ICTC agrees to host Challenger center
Officials of the Indiana County Technology Center and a community-based panel promoting science and space education have agreed on basing a Challenger Learning Center at the tech center campus north of Indiana in White Township.
The ICTC joint operating committee, composed of representatives of six school districts that share ownership of the school, voted Tuesday to serve as the host site for the center.
According to a news release issued by ICTC and the Challenger committee, the tech center will more formally develop the terms for starting the Challenger program, including a location on ICTC property and whether any existing ICTC buildings or staff would be part of the Challenger development.

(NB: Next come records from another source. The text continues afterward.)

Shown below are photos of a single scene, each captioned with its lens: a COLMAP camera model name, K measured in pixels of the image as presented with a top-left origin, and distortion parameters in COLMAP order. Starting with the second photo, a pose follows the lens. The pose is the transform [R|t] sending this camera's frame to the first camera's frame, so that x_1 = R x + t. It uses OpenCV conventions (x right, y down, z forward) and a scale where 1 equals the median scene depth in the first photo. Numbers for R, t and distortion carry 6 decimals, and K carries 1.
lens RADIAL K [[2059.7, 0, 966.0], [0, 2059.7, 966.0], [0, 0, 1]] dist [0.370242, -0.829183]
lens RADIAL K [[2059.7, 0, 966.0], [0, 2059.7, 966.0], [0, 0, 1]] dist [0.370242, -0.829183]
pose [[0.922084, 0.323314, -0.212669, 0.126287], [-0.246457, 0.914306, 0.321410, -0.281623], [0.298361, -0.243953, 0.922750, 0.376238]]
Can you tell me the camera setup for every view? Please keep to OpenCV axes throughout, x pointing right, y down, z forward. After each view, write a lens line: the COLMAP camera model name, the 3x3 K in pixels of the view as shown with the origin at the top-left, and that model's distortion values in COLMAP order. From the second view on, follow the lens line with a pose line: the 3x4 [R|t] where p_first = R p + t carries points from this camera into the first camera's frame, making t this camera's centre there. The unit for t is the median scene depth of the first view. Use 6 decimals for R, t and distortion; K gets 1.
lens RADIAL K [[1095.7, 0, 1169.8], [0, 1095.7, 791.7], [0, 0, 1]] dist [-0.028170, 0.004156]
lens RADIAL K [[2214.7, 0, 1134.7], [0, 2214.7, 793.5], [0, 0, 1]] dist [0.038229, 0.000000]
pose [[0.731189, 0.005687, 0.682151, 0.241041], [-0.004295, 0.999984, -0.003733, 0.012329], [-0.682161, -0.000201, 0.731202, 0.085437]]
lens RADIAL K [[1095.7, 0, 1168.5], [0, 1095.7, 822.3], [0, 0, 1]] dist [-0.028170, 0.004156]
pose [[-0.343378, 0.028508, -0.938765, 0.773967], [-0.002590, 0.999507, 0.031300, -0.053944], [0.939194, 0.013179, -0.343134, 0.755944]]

The proposal calls for ICTC to grant a 50-year lease for token rent of $1 a year for 10 acres of the school grounds to be the home of what would be called the Central Allegheny Challenger Learning Center, according to B. Edward Smith, president of the Blairsville-Saltsburg School District board of directors.
Smith reported that detail at a school board meeting Wednesday evening.
This is more than one small step toward getting the program off the ground, according to officials of the local Challenger program.
“We at Challenger are very excited about the resolution for many reasons, not the least of which is that ICTC’s tremendous success in educating Indiana County students in the technical fields will resonate strongly with potential corporate and foundation donors,” program leaders wrote in a news release. “Challenger’s goal is to continue that legacy.”
The space education program has been under study since July 2012, and has picked up momentum over the past month.
The Challenger Foundation, set up with the goal of promoting space and science education following the explosion of the Challenger space shuttle 27 years ago, has authorized about 50 learning centers around the world and in July granted an application by Indiana Area School District and Homer-Center School District to establish one in Indiana County.
An ad hoc committee directed by Indiana attorney Julia Trimarchi Cuccaro first studied the academic and financial viability of starting such a center before recommending moving ahead with the project. Construction of a new building and outfitting it with classrooms modeled after NASA’s Mission Control center in Houston and the labs used by astronauts on the International Space Station, along with budgeted operating costs for the first year, are estimated at $3 million.
The committee and others from the Indiana and Homer-Center districts have said the center would be funded by private-sector contributions and user fees rather than public tax dollars.
The resolution by the ICTC operating committee “is an exciting opportunity for both organizations to offer enhanced STEM (science, technology, engineering and mathematics) programs for the communities in our region, particularly Indiana County,” said Vicki Smith, chairwoman of the ICTC committee and president of the Homer-Center school board.
“This is a huge step forward in establishing a regional Challenger Learning Center here in Indiana County,” said Walter Schroth, a representative of the Indiana Area School District board of directors. “To have accomplished this today tells me that there is a high demand to increase STEM opportunities in this region. This is really good news for our entire community.”
The Central Allegheny Challenger Learning Center has been designated to serve 22 counties in central and western Pennsylvania as a destination for all-day science class field trips and corporate training programs.